Given the continuation and expansion of policies that work against economic freedom since 2010, it’s likely that the United States already has moved further down this ranking of economic freedom among nations.

It should surprise no one, therefore, that the United States. has experienced economic growth rates well below our historical average during the past decade-plus. Consider that from 1950 to 2000, real annual U.S. GDP growth averaged 3.6 percent. Meanwhile, from 2001 to 2011, real annual growth averaged only 1.6 percent. And during the past five years, real growth came in at a meager annual average of 0.5 percent.

Assorted factors have come into play in derailing economic growth over the past decade, and in particular, during the past four or five years. But, in fact, they all tie back to a decline in economic freedom, including misguided government housing programs that came home to roost, vast increases in regulation, an unprecedented expansion in government spending, monetary policy unmoored from price stability, and actual and threatened tax increases.

Do you want faster economic growth, and with it higher incomes and a healthier job market? Then the answer is clear: the decline in U.S. economic freedom must not only be halted, but completely reversed.

— Raymond J. Keating, chief economist, Small Business & Entrepreneurship Council.
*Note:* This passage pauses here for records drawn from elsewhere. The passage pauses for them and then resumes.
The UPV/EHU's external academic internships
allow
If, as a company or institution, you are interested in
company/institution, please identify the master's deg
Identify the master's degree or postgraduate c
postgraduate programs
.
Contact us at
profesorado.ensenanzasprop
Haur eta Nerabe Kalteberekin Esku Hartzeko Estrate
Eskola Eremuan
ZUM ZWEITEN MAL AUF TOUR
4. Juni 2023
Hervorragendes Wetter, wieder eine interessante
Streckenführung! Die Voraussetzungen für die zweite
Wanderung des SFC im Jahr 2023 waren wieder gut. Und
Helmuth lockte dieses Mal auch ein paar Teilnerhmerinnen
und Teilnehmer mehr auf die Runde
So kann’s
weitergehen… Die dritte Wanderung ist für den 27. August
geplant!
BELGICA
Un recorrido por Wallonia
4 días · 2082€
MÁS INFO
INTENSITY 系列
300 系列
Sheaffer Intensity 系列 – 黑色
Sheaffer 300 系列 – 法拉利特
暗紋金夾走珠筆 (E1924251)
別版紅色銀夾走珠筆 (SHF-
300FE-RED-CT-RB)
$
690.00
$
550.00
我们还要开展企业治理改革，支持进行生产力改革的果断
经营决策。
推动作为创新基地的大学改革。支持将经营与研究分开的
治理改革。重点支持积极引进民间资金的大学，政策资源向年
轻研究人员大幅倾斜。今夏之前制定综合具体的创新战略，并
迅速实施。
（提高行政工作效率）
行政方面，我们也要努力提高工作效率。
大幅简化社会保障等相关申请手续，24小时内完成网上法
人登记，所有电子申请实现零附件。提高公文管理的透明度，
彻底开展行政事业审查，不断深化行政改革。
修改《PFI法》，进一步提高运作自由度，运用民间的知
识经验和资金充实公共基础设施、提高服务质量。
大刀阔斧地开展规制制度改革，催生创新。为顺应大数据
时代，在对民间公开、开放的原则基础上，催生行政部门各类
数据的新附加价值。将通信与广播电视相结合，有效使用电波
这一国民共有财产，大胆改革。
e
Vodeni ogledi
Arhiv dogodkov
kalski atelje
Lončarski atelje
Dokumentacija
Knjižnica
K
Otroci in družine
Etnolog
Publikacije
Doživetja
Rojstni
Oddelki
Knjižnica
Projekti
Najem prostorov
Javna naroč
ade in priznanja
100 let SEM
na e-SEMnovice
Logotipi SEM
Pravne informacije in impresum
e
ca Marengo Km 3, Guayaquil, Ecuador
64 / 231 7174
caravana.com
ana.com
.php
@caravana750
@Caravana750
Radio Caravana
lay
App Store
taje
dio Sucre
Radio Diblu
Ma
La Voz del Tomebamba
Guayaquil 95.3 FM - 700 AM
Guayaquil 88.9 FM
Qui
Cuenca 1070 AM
  1. How does one expect economic freedom when mass incarceration of America’s people is the priority over education, job training and building stronger communities. The U.S. as #1 Jailer in the world tells the story, as does the following…

    America’s Longest War –“The House I Live In” Eugene Jarecki Sundance documentary 2012


    Folks, time to get informed as to the reality the lawmakers and special interests have taken America “land of the free” no more.

  2. “The House I Live In” | by Eugene Jarecki, documentary filmmaker | Sundance award | Firedoglake


    Comment from Eugene Jarecki: October 8th, 2012 at 5:19 pm

    “i went across 25 states looking for a wide range of viewpoints from every level of the criminal justice system. oddly, what i found was a huge number of people inside the system (virtually everyone i talked to) have deep reservations about what they do and the larger implications of the system they are participating in. so it was incredibly inspiring to see a judge, from his chambers, criticize the drug war whose laws have tied his hands and stripped him of the discretion we entrust him with. it was inspiring to see prison officials (jailers and wardens) wearing their uniforms and from the prisons they run, criticize the draconian laws (and the politicians and corporations who profit from them) that they have to enforce. and yes, it was also inspiring in several states across the country to hear law enforcement officers, from the front seats of their patrol cars, lament the laws that they enforce, which arrest the same people week after week, largely nonviolent, who aren’t a threat to society, but whose lives they see only become worse with each arrest, a treadmill to nowhere. all of that sadness on the part of those working in the system is actually a very inspiring glimmer of hope for change. becuase the human majesty of such people to speak out in that way in a way that could imperil their very livelihood sets such a standard of behavior that the rest of us — for whom it would be so much easier to voice protest — must be inspired by.”